La Corte Ue dichiara legale l'amnistia spagnola per la Catalogna, consolidando la posizione del governo Sanchez. La decisione, per i giudici di Lussemburgo, non contrasta con il diritto europeo.

Il primo ministro spagnolo Pedro Sanchez ha incassato una vittoria politica: per la Corte di Giustizia dell'Ue, il diritto dell'Unione Europea non è in contrasto con la legge spagnola sull'amnistia in Catalogna, voluta nel 2024 dal politico del Psoe, sia per ottenere l'appoggio dei partiti indipendentisti al suo governo, sia per normalizzare la situazione nella regione, che è una delle più ricche del Paese e che nel 2017 tenne un referendum sull'indipendenza che Madrid considera illegale.
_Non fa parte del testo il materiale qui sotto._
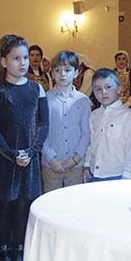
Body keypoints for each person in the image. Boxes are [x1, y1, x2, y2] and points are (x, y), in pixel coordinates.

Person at [0, 35, 48, 261]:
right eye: (16, 58)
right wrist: (11, 154)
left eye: (25, 58)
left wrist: (31, 152)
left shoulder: (37, 88)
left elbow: (43, 124)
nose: (22, 63)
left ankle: (19, 255)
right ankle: (4, 257)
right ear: (3, 61)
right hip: (4, 157)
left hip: (28, 158)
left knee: (23, 207)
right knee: (5, 207)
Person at [41, 50, 90, 192]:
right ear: (52, 73)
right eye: (57, 70)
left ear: (76, 73)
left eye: (67, 70)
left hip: (75, 165)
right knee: (51, 200)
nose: (62, 74)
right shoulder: (45, 99)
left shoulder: (83, 100)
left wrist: (75, 159)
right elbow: (41, 132)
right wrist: (51, 158)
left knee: (74, 201)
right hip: (51, 164)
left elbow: (86, 133)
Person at [83, 68, 131, 182]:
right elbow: (91, 143)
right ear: (93, 92)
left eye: (108, 87)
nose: (103, 92)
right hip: (94, 173)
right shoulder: (94, 115)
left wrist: (127, 176)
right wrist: (87, 165)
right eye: (98, 89)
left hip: (117, 175)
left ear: (119, 89)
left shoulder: (128, 115)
Secondo i giudici di Lussemburgo, l'adozione e l'applicazione di una legge sull'amnistia rientrano nella competenza degli Stati membri: il controllo della Corte è limitato ad individuare problemi relativi alla tutela giurisdizionale di natura sistemica e al rispetto dell'efficacia delle norme del diritto dell'Ue specificamente interessate, come la direttiva antiterrorismo e la procedura pregiudiziale.

La Corte dei Conti spagnola e l'Alta Corte nazionale spagnola hanno sottoposto alla Corte di Giustizia dell'Ue questioni relative alla compatibilità del diritto dell'Ue con la legge spagnola sull'amnistia adottata nel giugno 2024, riguardanti atti compiuti nell'ambito del processo di indipendenza catalano. Nelle sue sentenze, la Corte, riunita in Grande Camera, ritiene che il diritto dell'Ue non sia in contrasto con la legge sull'amnistia.